When you sell your cryptocurrency for a profit there are tax consequences. The profit you made is taxable either as a capital gain or as business income. You are required to report that income or capital gain on your tax return.
How you have to report it depends on whether you held it as a long term investment, in which case it is treated as a capital gain , or whether you bought and sold it for a quick profit, in which case it is treated as business income. Capital gains are taxed at 50% and business income is taxed at 100%, so it is obviously better from a tax point of view to have your sale categorised as a capital gain.
There is no hard and fast rule as to how long you have to hold your cryptocurrency for it to be considered a capital gain as opposed to business income.
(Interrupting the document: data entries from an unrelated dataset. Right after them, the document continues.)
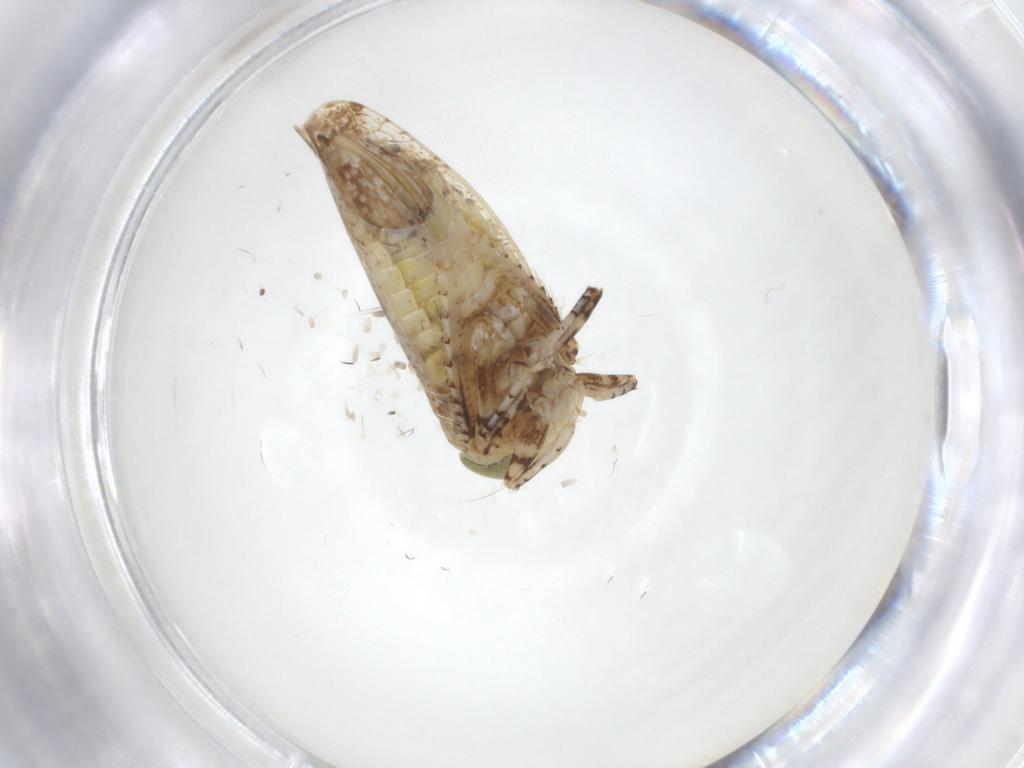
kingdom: Animalia
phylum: Arthropoda
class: Insecta
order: Hemiptera
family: Cicadellidae
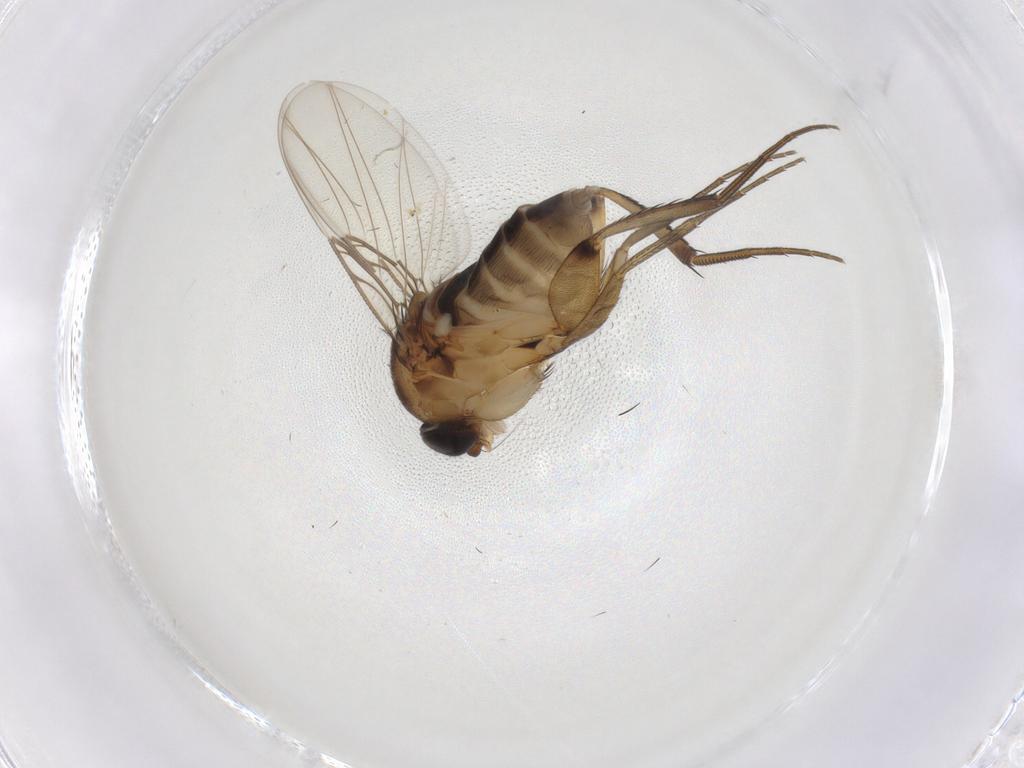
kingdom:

Some of the factors that the Canada Revenue Agency will look at though include: 1) the frequency of your trade(s); 2) what your intention was when you purchased the currency; 3) the length of time you held it; 4) whether this was a one-off or have you made several buy and sell transactions; and 5) were you dealing in just one cryptocurrency or were you dealing in more than one.
If you do not report your income or capital gains from your cryptocurrency transactions, the CRA will eventually catch up with you and will assess you with penalties and interest on top of any tax you owe. They might even prosecute you criminally. You may be able to reduce the penalties and interest by applying for a tax amnesty through the Voluntary Disclosure Program( “VDP”) and requesting a correction to your income tax return under the VDP. The VDP program is tricky though, since they changed the rules a few years ago, and you will need a tax attorney to assist you.